## Exercise details
Below are the records; copy each line in them that holds the word "Motiv".

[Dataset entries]
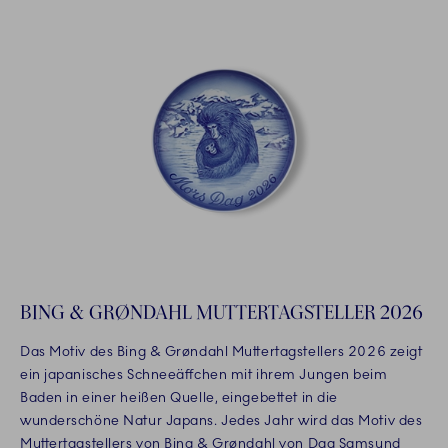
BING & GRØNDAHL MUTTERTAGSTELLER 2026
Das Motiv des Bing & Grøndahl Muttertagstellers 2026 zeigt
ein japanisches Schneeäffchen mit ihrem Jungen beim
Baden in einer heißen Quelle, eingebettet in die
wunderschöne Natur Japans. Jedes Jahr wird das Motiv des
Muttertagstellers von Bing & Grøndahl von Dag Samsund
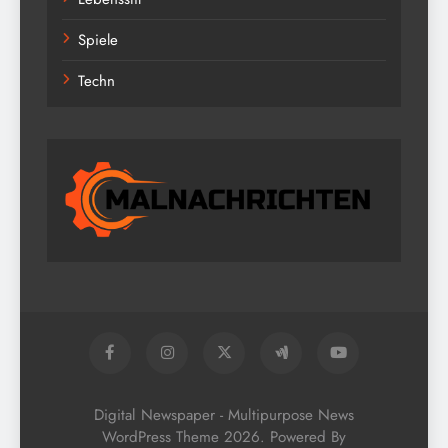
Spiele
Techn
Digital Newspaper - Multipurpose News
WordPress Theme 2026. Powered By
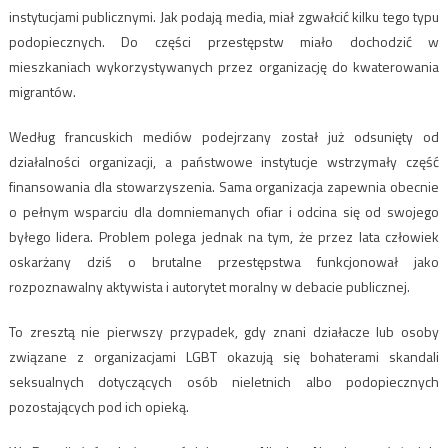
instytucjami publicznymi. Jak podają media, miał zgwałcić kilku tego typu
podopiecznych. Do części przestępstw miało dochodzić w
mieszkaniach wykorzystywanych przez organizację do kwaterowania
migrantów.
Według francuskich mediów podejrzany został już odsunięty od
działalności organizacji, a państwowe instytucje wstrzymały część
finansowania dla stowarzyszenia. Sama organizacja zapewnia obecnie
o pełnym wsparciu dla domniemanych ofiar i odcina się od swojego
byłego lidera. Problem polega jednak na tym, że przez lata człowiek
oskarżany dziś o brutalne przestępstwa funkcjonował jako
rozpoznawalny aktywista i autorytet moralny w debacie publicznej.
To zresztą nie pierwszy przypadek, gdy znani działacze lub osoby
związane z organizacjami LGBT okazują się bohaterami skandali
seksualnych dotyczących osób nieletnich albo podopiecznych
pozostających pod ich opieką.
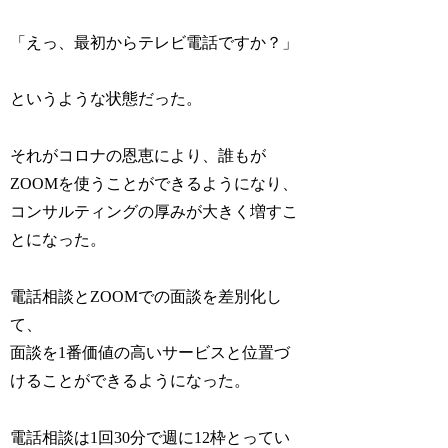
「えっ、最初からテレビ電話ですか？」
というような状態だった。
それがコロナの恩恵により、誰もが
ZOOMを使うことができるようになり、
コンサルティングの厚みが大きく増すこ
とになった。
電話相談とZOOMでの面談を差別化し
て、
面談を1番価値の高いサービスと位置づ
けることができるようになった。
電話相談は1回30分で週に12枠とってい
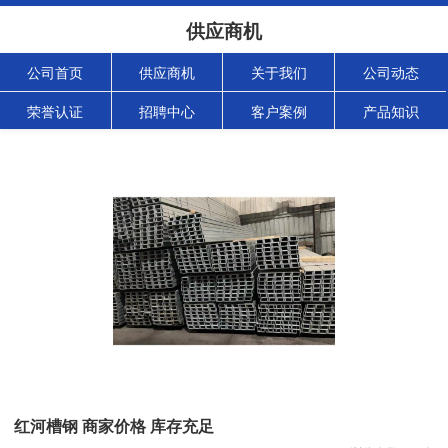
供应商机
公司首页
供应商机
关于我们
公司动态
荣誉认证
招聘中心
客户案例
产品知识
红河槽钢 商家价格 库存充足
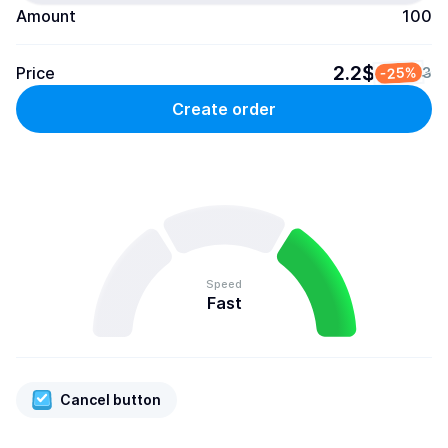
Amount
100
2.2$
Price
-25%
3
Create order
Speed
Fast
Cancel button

## Exercise solution
Das Motiv des Bing & Grøndahl Muttertagstellers 2026 zeigt
wunderschöne Natur Japans. Jedes Jahr wird das Motiv des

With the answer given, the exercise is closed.